Bizarre in nature, they have revealed a disposition that panders to an unsustainable audience of non-football fans, in a way that alienates those of us who are fans of the sport.
I have previously expressed my cynicism towards the instinct for football fans to get up in arms by everything that inhibits them even slightly. Is it the football, or something else that they value? But even the most cynic of football fans can not ignore the underlying and hugely worrying issue at hand.
This World Cup has been immensely enjoyable, the talk of the town, and the Socceroos have performed admirably. Where some corporations might choose to ride this wave of good-will, and even build upon it, the FFA have identified this time as a perfect opportunity to provoke, anger and turn away Australian football fans.
Australia’s national footballing body have attempted to capitalise on hype surrounding the World Cup in two ways; firstly, to slide under the carpet outrageous decisions while no-one is looking; secondly, to permanently reel in the hordes of people who watch “the soccer” every four years.
Neither have, or will work.
The decision to place figurative hand-cuffs on the active support terraces of the A-League, with strict, over-the-top regulation, is a clear move to castrate football’s fan culture so as to prevent the odd bad news story.
Unfortunately, their ridiculously heavy handed move has thrown the baby out with the bath water – enraging fans across the league and threatening to derail the 2014/15 season. Meanwhile, “mainstream couldn’t give a flying f*** about soccer and its hooligan culture” Australia could not care less about the FFA’s overt attempt to suck up.
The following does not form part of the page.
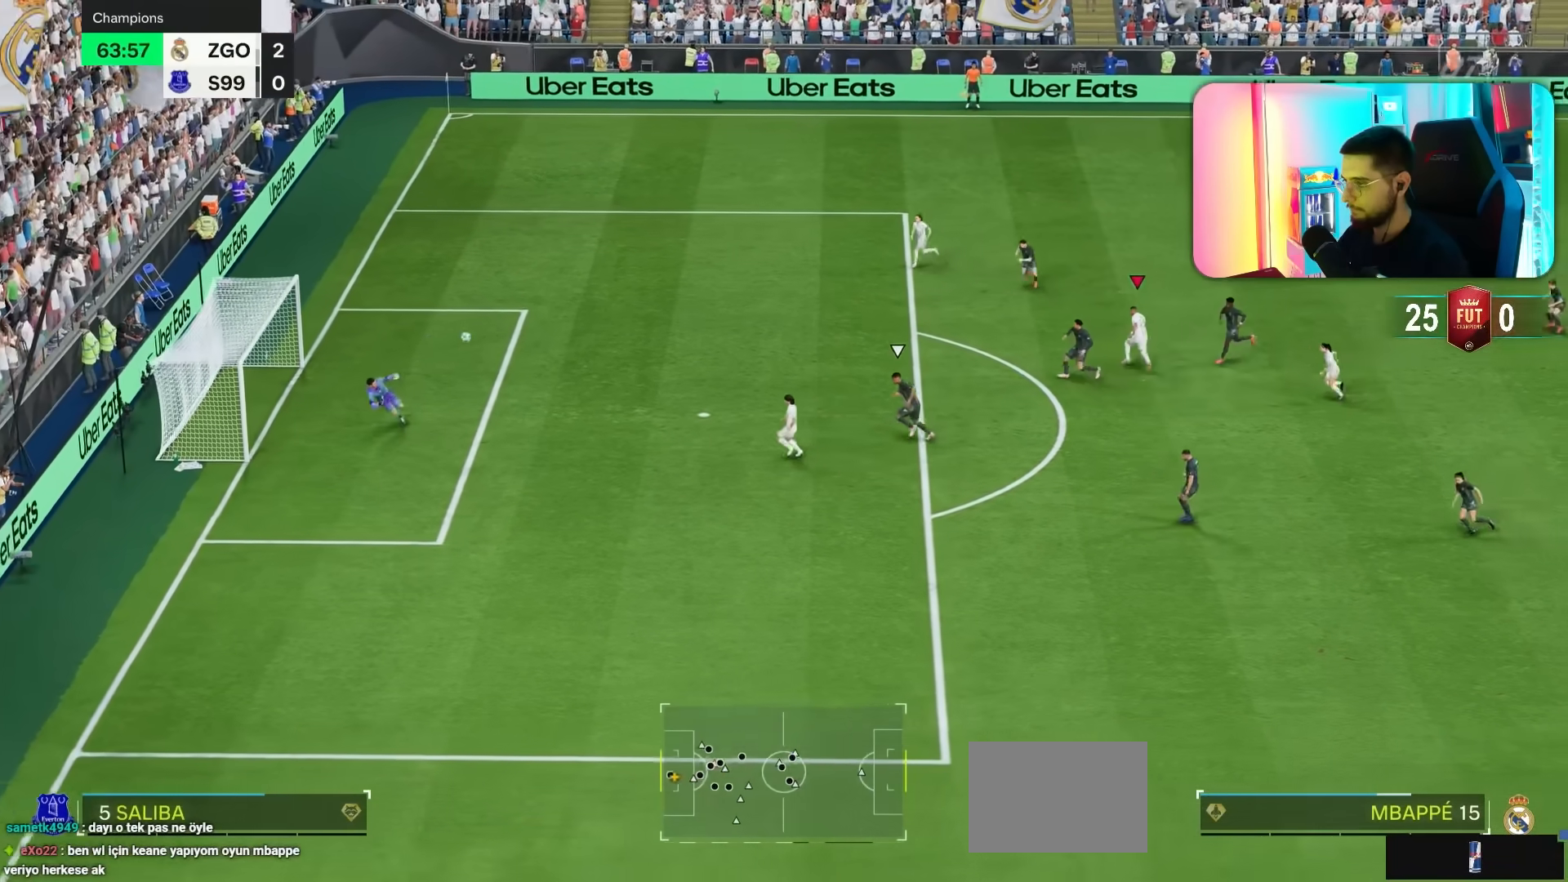
{"dt_ms": 500, "buttons": [], "left_stick": "up-left", "right_stick": "center", "events": [[33, "left_stick", "left"], [133, "R1", "down"], [267, "R1", "up"], [367, "left_stick", "up-left"]]}
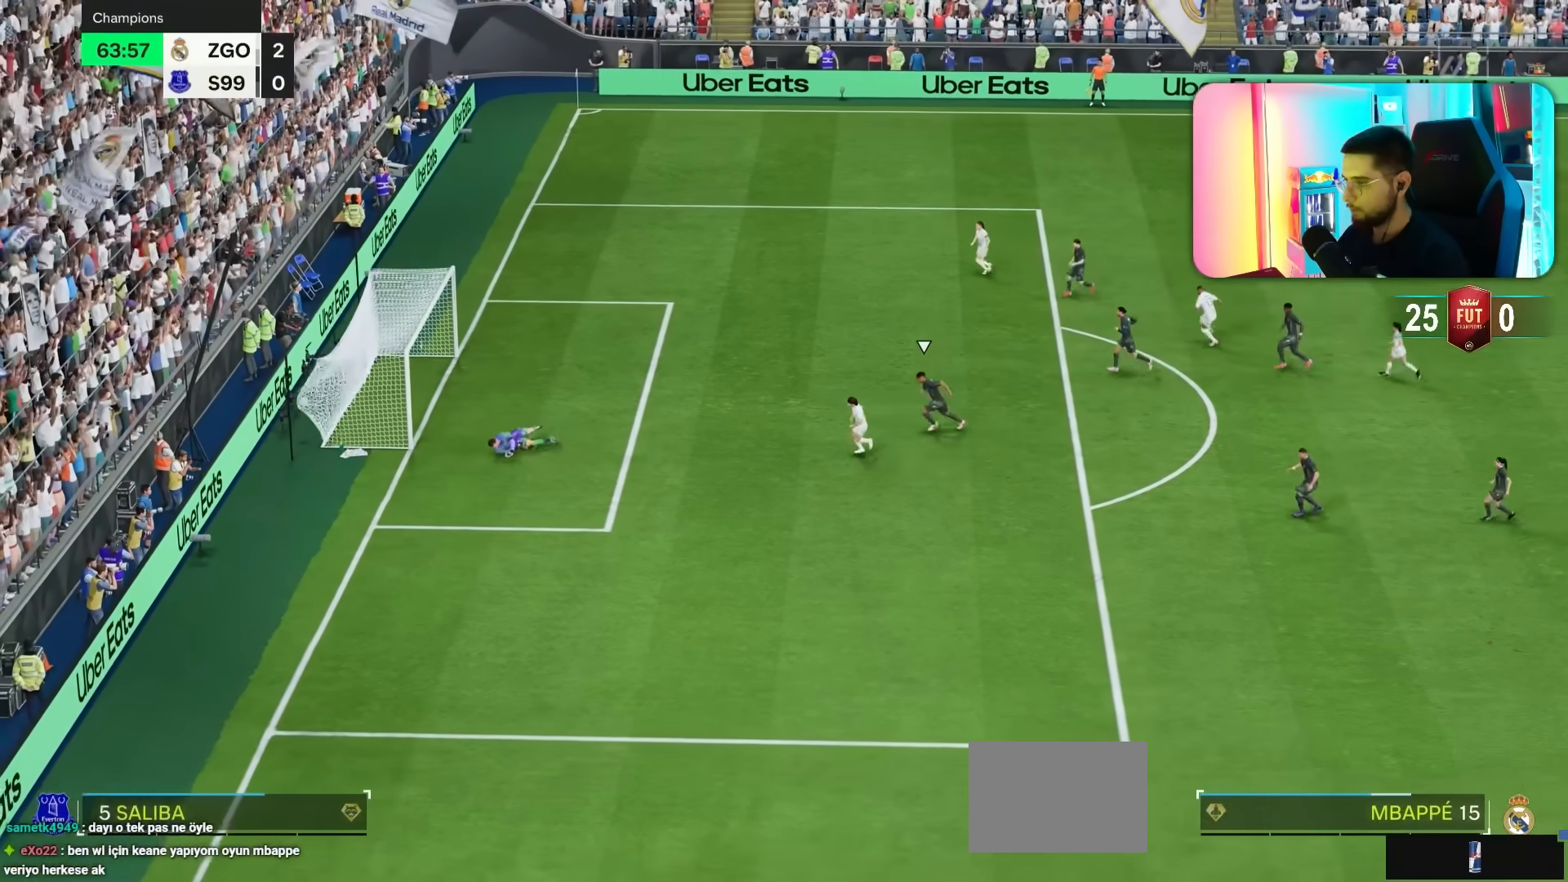
{"dt_ms": 500, "buttons": [], "left_stick": "up-left", "right_stick": "center", "events": []}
As happy to progress ignorantly as they were before, they will continue to dislike our sport and that is their right.
This morning, the FFA has further outraged the community by announcing a “National Identity Policy”. The FFA have reiterated a previously all but official focus on wiping out traces of ethnicity and race from football clubs nationwide.
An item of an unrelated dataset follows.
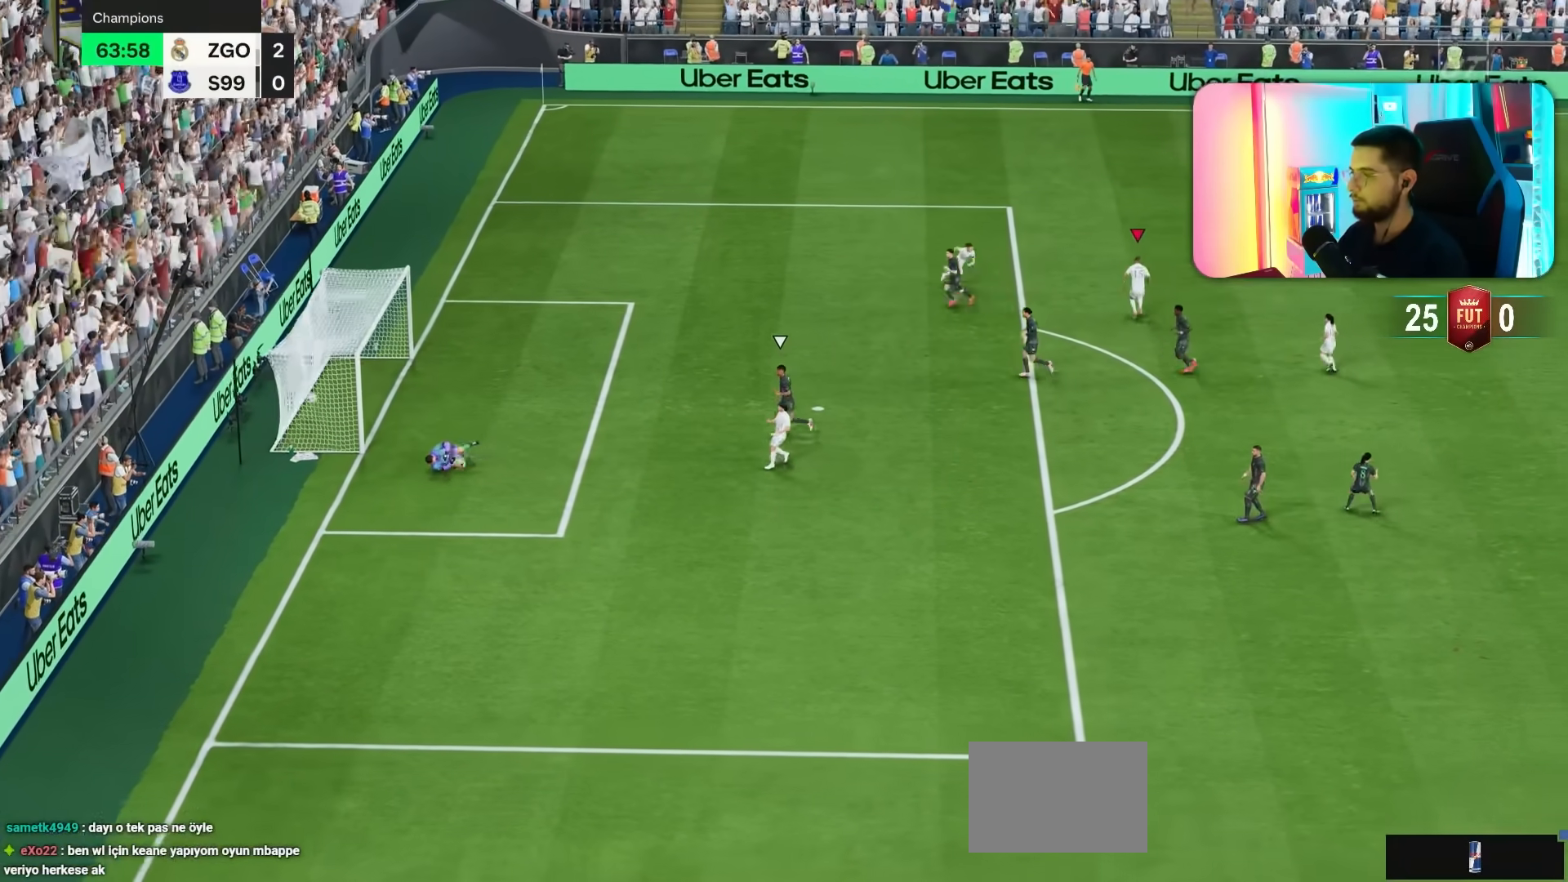
{"dt_ms": 500, "buttons": [], "left_stick": "up-left", "right_stick": "center", "events": []}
This has been an ongoing crusade, but in recent years, as the A-League has taken strides forward, things had started to settle down. Obviously, this would not do for the FFA, who have decided to make the policy official, and given it a name that makes it sound like some sort of fascist’s wet dream.
As much as I couldn’t care less about having my ethnicity represented by my football club (my like for Asian food and football are completely separate matters), I also couldn’t care less if other people feel such a desire. It is a mulitcultural world we live in, no?
So why have the FFA made such a move?
Because mainstream “couldn’t give a flying f*** about soccer and its ethnic culture” Australia doesn’t like people displaying affiliation to other nationalities. It’s as simple as that. They find it threatening to traditional Australian culture, fearing their love for meat pies and footy might disappear as rapidly as the Aboriginals.These are the sort of people that the FFA have decided to pander towards, at the expense of football fans.
They would have known, undoubtedly, that both announcements would seriously anger the football community – but decided to go ahead with them anyway. They’ve clearly made a calculated decision to target the mainstream market no matter the collateral damage.
And that is why you, a fan of football, perhaps not outraged by either policy in isolation, should be very concerned about how our sport is being handled.
It is as if the FFA have poked a bee’s nest in an attempt to show off their bravery to the more popular kids at school. But all that has resulted is an arm full of bee stings and even less friends.
Appealing to the mainstream is part and parcel of the A-League, and its conception. Supporting the league is therefore, to some extent, in support of that disposition. But the way in which the FFA is approaching this objective is simply unacceptable.